Turbulent 2022 market slashes trillions from sovereign wealth funds: report

Asset valuations hit hard amid historic bond and stock market corrections and multi-decade highs in inflation

Turbulent 2022 market slashes trillions from sovereign wealth funds: report

The singularly stormy market conditions of 2022 have achieved another first by slashing the value of the world’s total sovereign wealth funds and public pension funds – and by no less than US$2.2 trillion, new data reveals.

State-owned investor (SOI) specialist Global SWF has published its 2023 annual report studying state-owned investment vehicles throughout the year 2022.

The organization found that the value of assets managed by sovereign wealth funds fell annually from US$11.5 trillion to US$10.6 trillion, while public pension funds fell from US$22.1 trillion to US$20.8 trillion during the same period, Reuters reported.

Primarily driving the fund cuts was what Global SWF founder Diego López called the “simultaneous and significant (>10%) correction” of bonds and stocks all over the world, which had not happened in 50 years.

The grim combination of circumstances was in turn brought about by the Russia-Ukraine war, which pulled up commodity prices and fanned already rising interest rates to 40-year highs. The US Federal Reserve immediately jacked up its interest rates alongside other major central banks, causing a global market sell-off.

“… 2022 was the first year ever that sovereign wealth funds shrank in value,” López said in Global SWF’s annual report. “The scale of the drop is debatable as most sovereign wealth funds report with significant delays, if at all – but Global SWF estimates the impact totalled US$ 1 trillion. Similarly, public pension funds have reduced their assets by US$ 1.3 trillion…. These are paper losses and some of the funds will not see them realized in their role as long-term investors, but it is quite telling of the moment we are living.”

The annual report studied 455 state-owned investors with a combined US$ 32 trillion in assets. It found that Denmark’s sovereign pension fund, the ATP, suffered the most, taking a 45% fall that set the country’s pensioners back by US$ 34 billion.

Still, Global SWF found that state-owned investors deployed a record amount of capital – roughly US$260 billion according to its report – in fewer (747) deals in 2022 than they did in 2021 (890), including a record number of “mega deals” worth US$1 billion or more.

Singapore’s US$690 billion wealth fund GIC spent the most of all state-owned funds, or US$39 billion in 72 deals, more than half of which involved real estate and, more particularly, logistics properties.

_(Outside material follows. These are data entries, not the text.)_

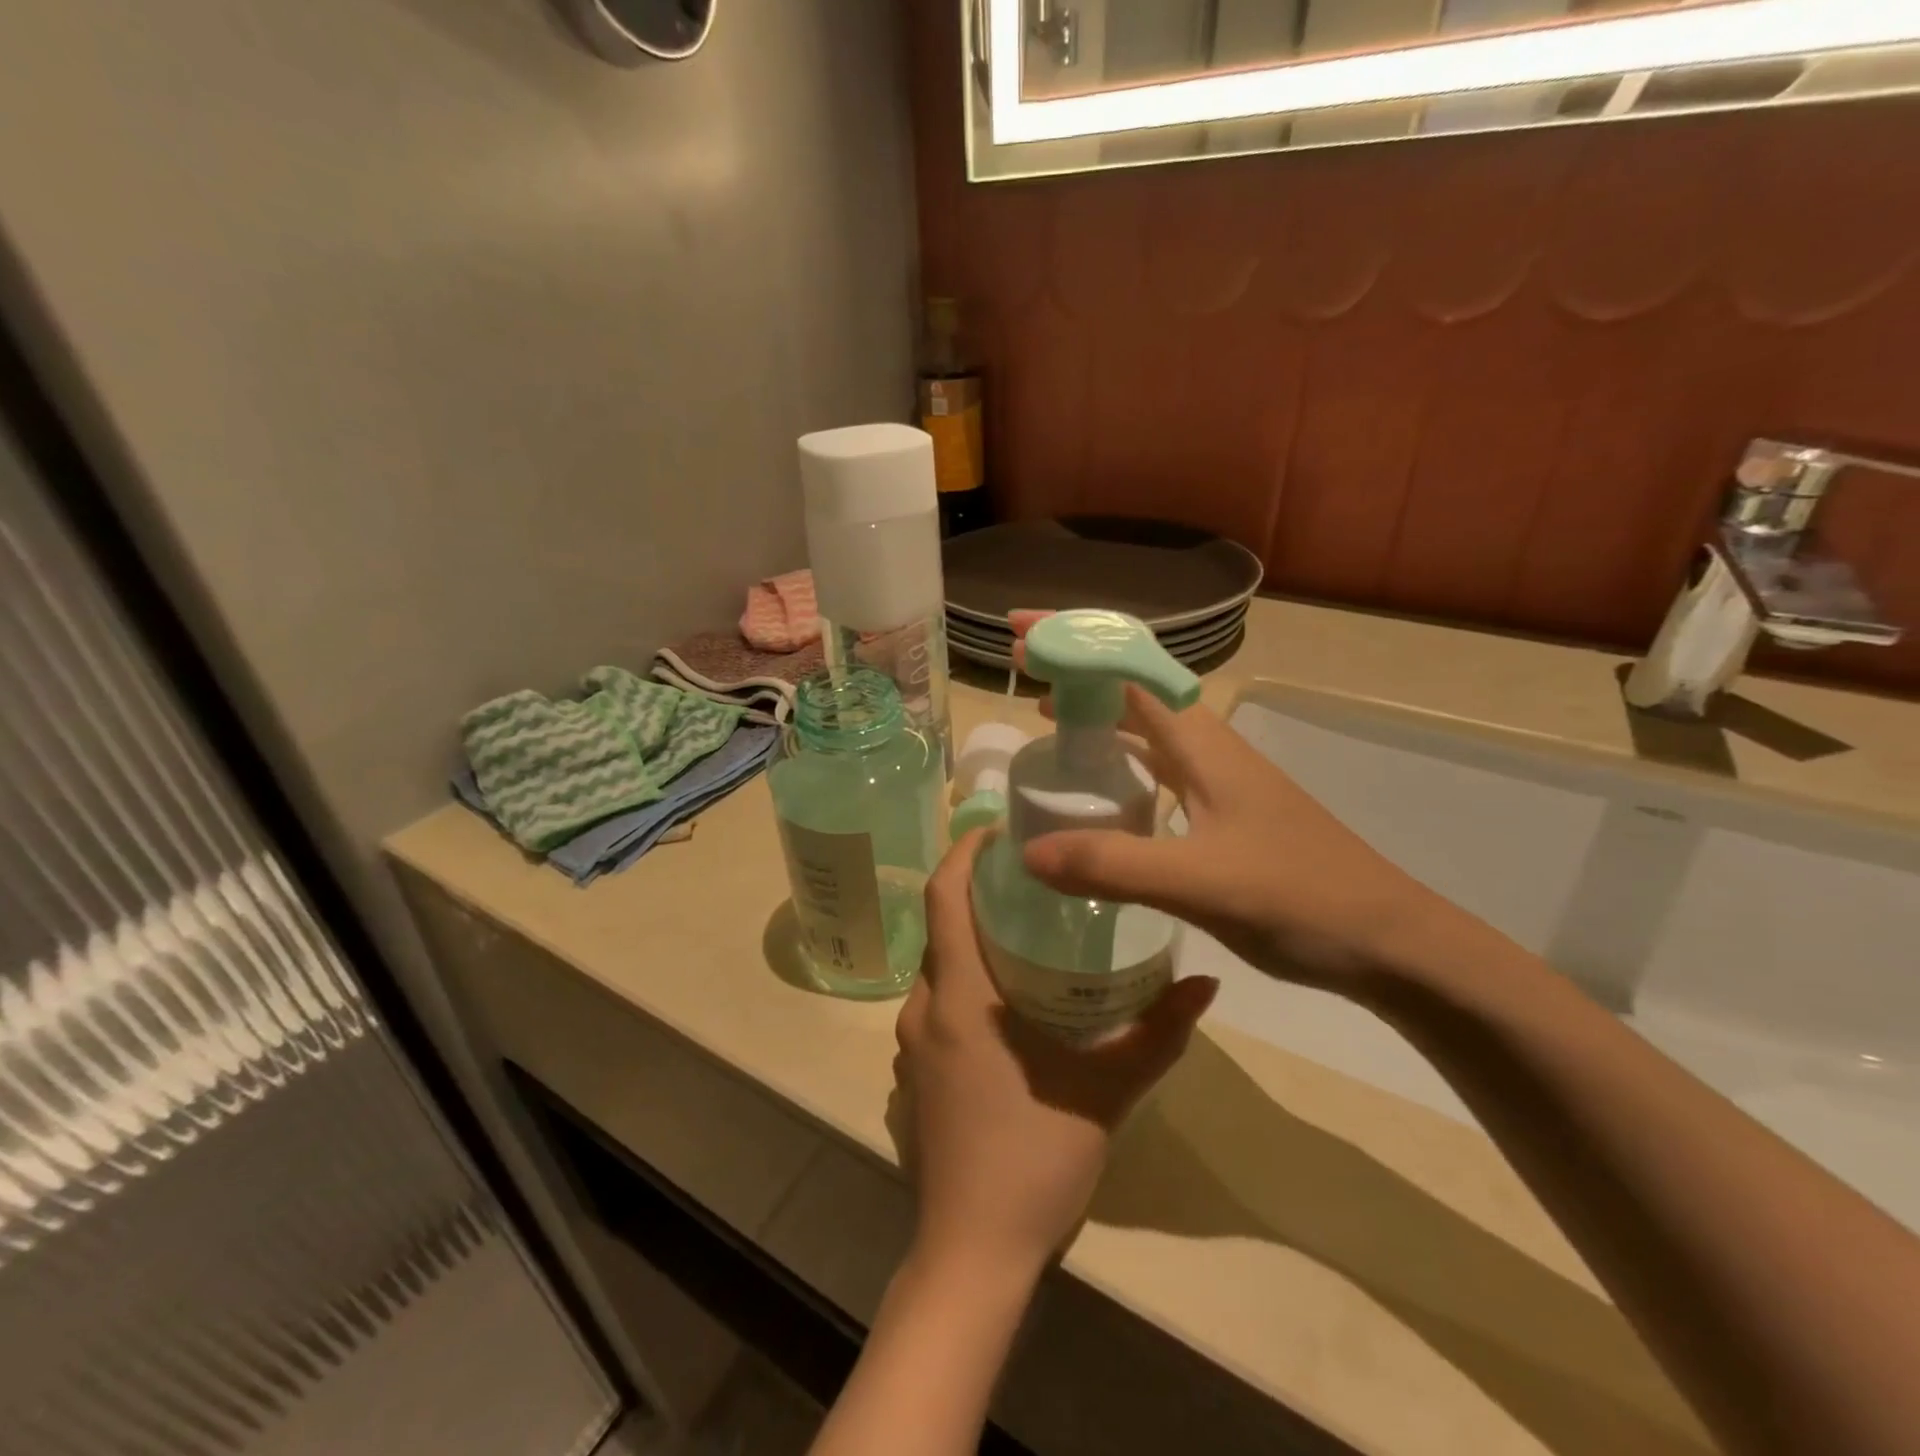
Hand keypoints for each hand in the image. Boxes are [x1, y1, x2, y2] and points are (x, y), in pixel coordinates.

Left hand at [894, 830, 1217, 1278]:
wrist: (973, 1250)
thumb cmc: (1035, 1158)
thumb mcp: (1108, 1091)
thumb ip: (1157, 1033)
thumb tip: (1207, 983)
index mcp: (960, 996)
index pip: (944, 896)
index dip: (964, 852)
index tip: (998, 829)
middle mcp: (924, 1008)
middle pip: (940, 927)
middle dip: (977, 894)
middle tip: (1031, 879)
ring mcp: (911, 1044)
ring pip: (936, 968)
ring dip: (970, 942)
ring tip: (1023, 933)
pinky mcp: (913, 1074)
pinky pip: (934, 1006)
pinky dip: (962, 983)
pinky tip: (1004, 1002)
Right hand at [1010, 611, 1455, 992]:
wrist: (1388, 941)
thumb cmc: (1300, 898)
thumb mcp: (1199, 882)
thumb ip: (1113, 865)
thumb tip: (1026, 850)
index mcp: (1202, 741)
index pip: (1128, 668)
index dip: (1074, 642)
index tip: (1020, 633)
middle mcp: (1208, 746)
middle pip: (1133, 686)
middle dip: (1076, 669)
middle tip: (1019, 668)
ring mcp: (1218, 779)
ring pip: (1145, 727)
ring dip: (1096, 713)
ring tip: (1044, 719)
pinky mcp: (1222, 811)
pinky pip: (1156, 767)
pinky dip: (1117, 761)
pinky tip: (1098, 790)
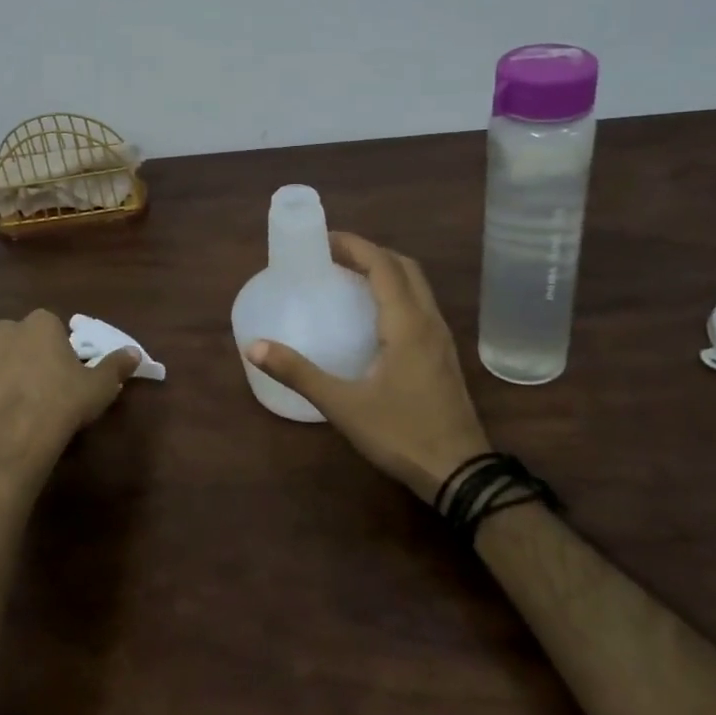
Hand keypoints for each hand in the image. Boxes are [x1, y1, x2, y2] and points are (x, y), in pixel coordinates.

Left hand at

Global SWF’s annual report also found that five of the top 10 biggest investments made by state-owned investors took place in 2022, mostly in Europe and North America. These were:

  • Singapore-owned Temasek spending US$ 7 billion to buy out UK-based Element Materials, a testing, inspection, and certification firm;
  • Canada’s BCI acquiring 60% of Britain’s National Grid Gas Transmission and Metering arm with Macquarie;
  • Italy's CDP Equity wealth fund spending US$4.4 billion on Autostrade per l’Italia;
  • GIC spending another US$ 7 billion in US-based Store Capital, then US$ 3.9 billion in Canadian Summit.

If financial markets went on with their downward trajectory in 2023, Global SWF considered it likely that sovereign funds would continue “chasing elephants” as an effective way of meeting their capital allocation requirements.

Looking ahead, López said: “The silver lining [of 2022] for our industry is that half of the world’s sovereign wealth funds continue to be fueled by oil revenues, and we are expecting to see an increasing activity and role of Gulf SWFs in the global markets.”